Stories like Brigg’s remind us of the quirks of nature and the resiliency of the human spirit—both of which often surface during childbirth. A woman who goes into labor with an open mind is more likely to be pleased with the delivery and her role in the process. “When women’s expectations aren’t met, they usually aren’t satisfied,” says Maureen Corry, M.P.H., executive director of the Maternity Center Association (MCA), a national nonprofit organization dedicated to improving maternity care. “You have to be able to roll with the punches.”

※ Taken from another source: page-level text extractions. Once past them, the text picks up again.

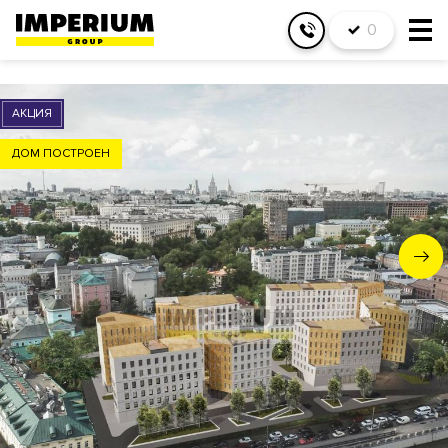
0
АКЦИЯ
ДОМ ПОСТРОЕН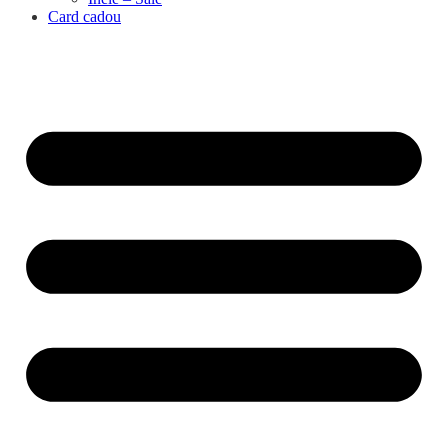
Card cadou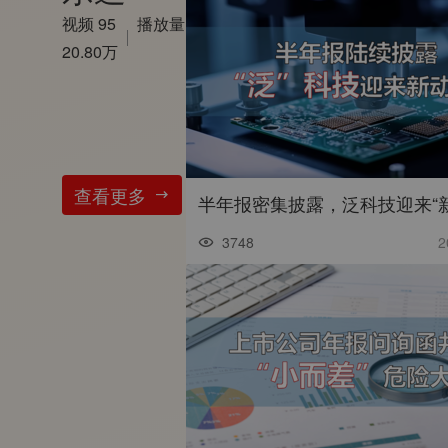
视频 95
播放量
20.80万
查看更多
3748
2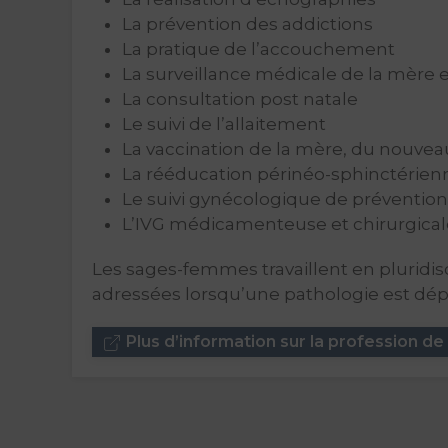
La prévention des addictions
La pratique de l’accouchement
La surveillance médicale de la mère 
La consultation post natale
Le suivi de l’allaitement
La vaccination de la mère, du nouvea
La rééducation périnéo-sphinctérien
Le suivi gynécologique de prévention 
L’IVG médicamenteuse et chirurgical
Les sages-femmes travaillent en pluridis
adressées lorsqu’une pathologie est dép
Plus d’information sur la profession 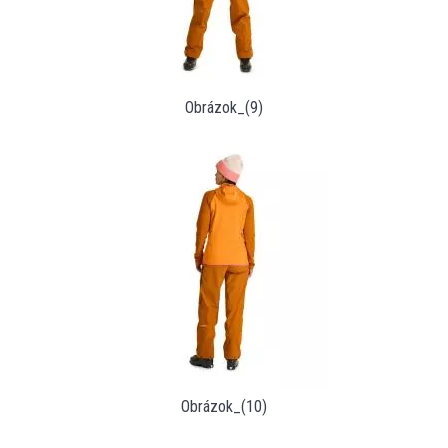
Obrázok_(9)
Obrázok_(10)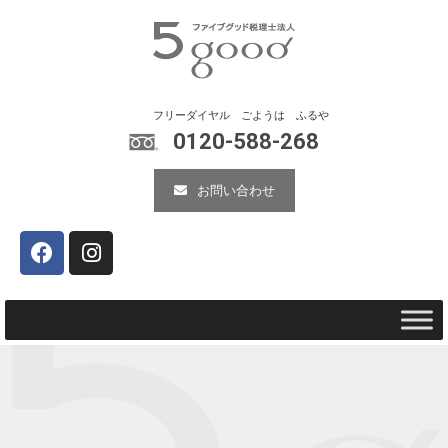
0120-588-268
お問い合わせ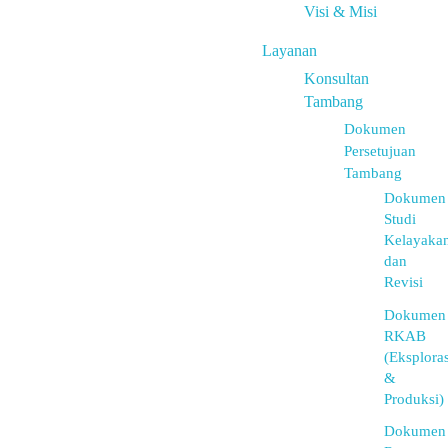
Visi & Misi
Layanan
Konsultan
Tambang
Dokumen
Persetujuan
Tambang
Dokumen
Studi
Kelayaka
dan
Revisi
Dokumen
RKAB
(Eksploras
&
Produksi)
Dokumen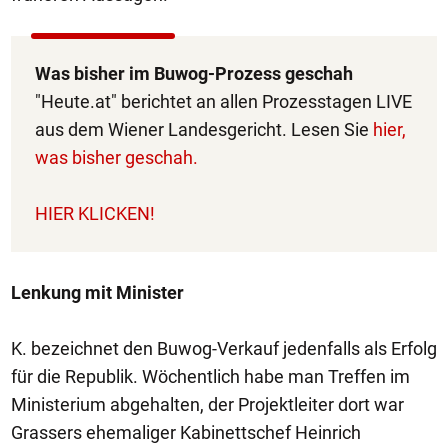
Was bisher im Buwog-Prozess geschah
"Heute.at" berichtet an allen Prozesstagen LIVE
aus dem Wiener Landesgericht. Lesen Sie
hier,
was bisher geschah.
HIER KLICKEN!
Lenkung mit Minister
K. bezeichnet den Buwog-Verkauf jedenfalls als Erfolg
für die Republik. Wöchentlich habe man Treffen im
Ministerium abgehalten, der Projektleiter dort war
Grassers ehemaliger Kabinettschef Heinrich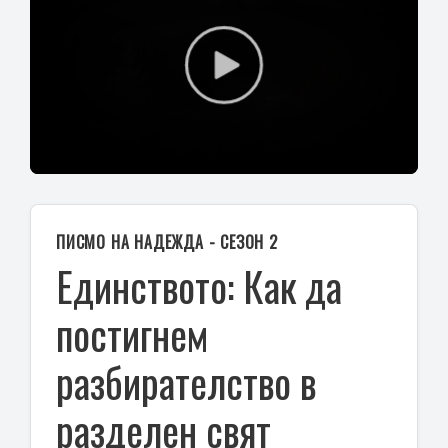
Play
Video
ПИСМО НА НАДЕЖДА - СЕЗОН 2
Единството: Как да
постигнем
разбирателство в
разделен свят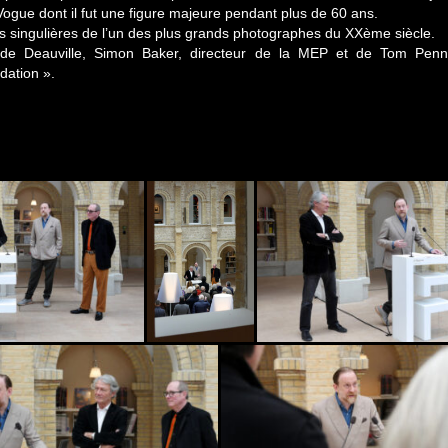
gue dont il fut une figure majeure pendant plus de 60 ans.
es singulières de l’un des plus grands photographes du XXème siècle.
 de Deauville, Simon Baker, directeur de la MEP et de Tom Penn,
dation ».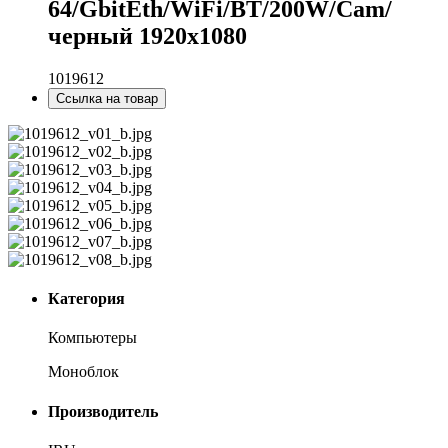
64/GbitEth/WiFi/BT/200W/Cam/
черный 1920x1080
1019612
Ссылка на товар
Категория
Компьютеры
Моноблок
Производитель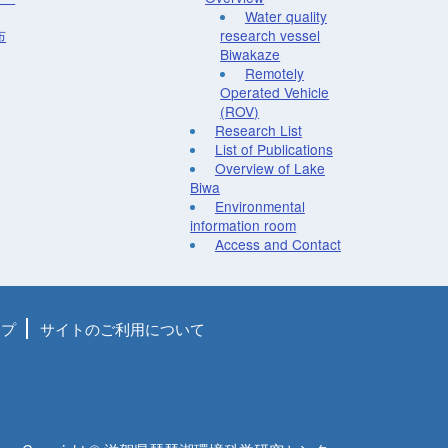
Water quality
布
research vessel
Biwakaze
Remotely
Operated Vehicle
(ROV)
Research List
List of Publications
Overview of Lake
Biwa
Environmental
information room
Access and Contact
ップ
サイトのご利用について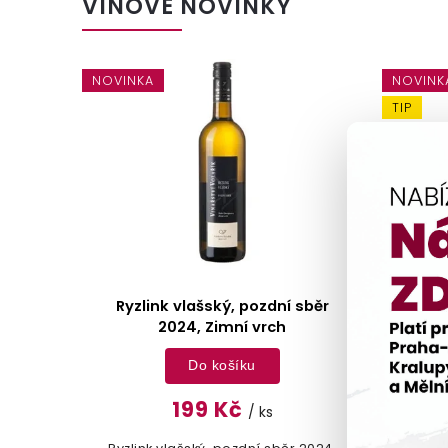
VÍNOVÉ NOVINKY
NOVINKA
NOVINK
TIP
TIP
sběr
Fresh line 2024 Mikrosvín
Fr
Do košíku
189 Kč
/ ks
Fresh line 2024 - Mikrosvín - Fresh
F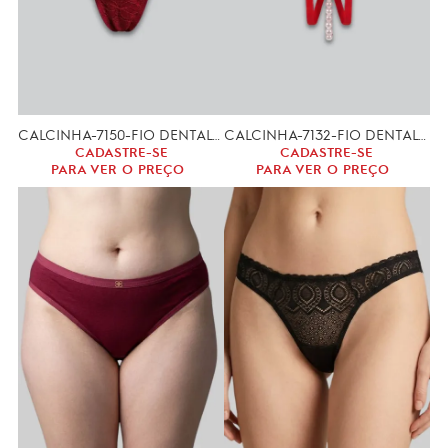
CALCINHA-7150-FIO DENTAL (M)
CALCINHA-7132-FIO DENTAL COM PEROLAS
CADASTRE-SE
CADASTRE-SE
PARA VER O PREÇO
PARA VER O PREÇO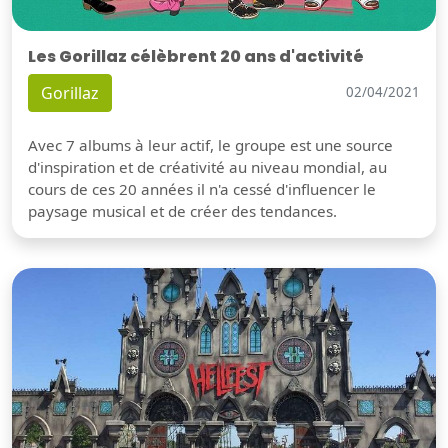
Les Gorillaz célèbrent 20 ans d'activité
Gorillaz
02/04/2021
Avec 7 albums à leur actif, le groupe est une source
d'inspiration et de créativité au niveau mondial, au
cours de ces 20 années il n'a cessé d'influencer le
paysage musical et de créer des tendances.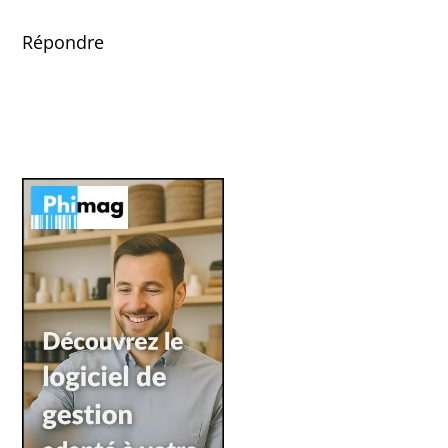
Répondre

The myth of the due date> Due dates are only one example of how high hopes can be pinned on an unlikely eventuality: Less than 5 percent of women give birth on the designated day. The duration of labor is another area where expectations, especially those of first-time moms, often collide with reality. Many anticipate labors of eight to 12 hours, but it’s not unusual for a first labor to last 24 hours or more, says Simkin, a co-author of Pregnancy, Childbirth and the Newborn: The Complete Guide. Labor pain, too, can be surprising. “Very few women have a realistic idea of the pain involved in childbirth,” she says. “Most American women, unless they’ve had an unusual life, have had very little experience with pain.”
Childbirth is often a mosaic of conflicting emotions that can include confusion, disappointment and exhilaration. In an MCA survey of 1,500 new moms, women claimed to feel capable and alert during labor—while also feeling overwhelmed and frightened. “Forty-five percent said giving birth is a natural process that should not be interfered with unless medically necessary,” Corry says, “yet 100 percent of them had a medical intervention. It’s a disconnect between their basic view and what actually happens.”
Revising the birth plan> Because of this disconnect, MCA no longer promotes birth plans. Simkin, too, discourages relying on them too strictly. Realistic expectations, she says, reflect an understanding of the essential unpredictability of childbirth. “I often encounter women who say, ‘Well, labor started and my birth plan went right out the window,’” Simkin says. “I ask, ‘Did you include in your plan that your wishes and ideals could be modified during labor?’”
Brigg acknowledges modifying hers. “I said some prayers,” she remembers. “But in the end I felt proud.”
With all of the variables involved in childbirth, it’s unlikely that each of your wishes will be fulfilled, lining up like so many cherries on a slot machine. Indeed, some of your goals may conflict. Many women hope that their personal obstetrician will deliver the baby instead of a stranger on call, says Simkin. But a doctor who guarantees being present may be able to do so only if labor is induced. That raises the risk of having a C-section, which derails a goal of vaginal birth.
It’s best to prepare with overarching, not customized, plans, according to Simkin. “Choose a caregiver carefully, make an effort at good communication, be flexible, have good support—and satisfaction is achievable,” she says.
Think of it this way: Your child’s birth is an original story, one that no one has written and no one can copy. During pregnancy, draw an outline for your story. But let your baby and nature fill in the details.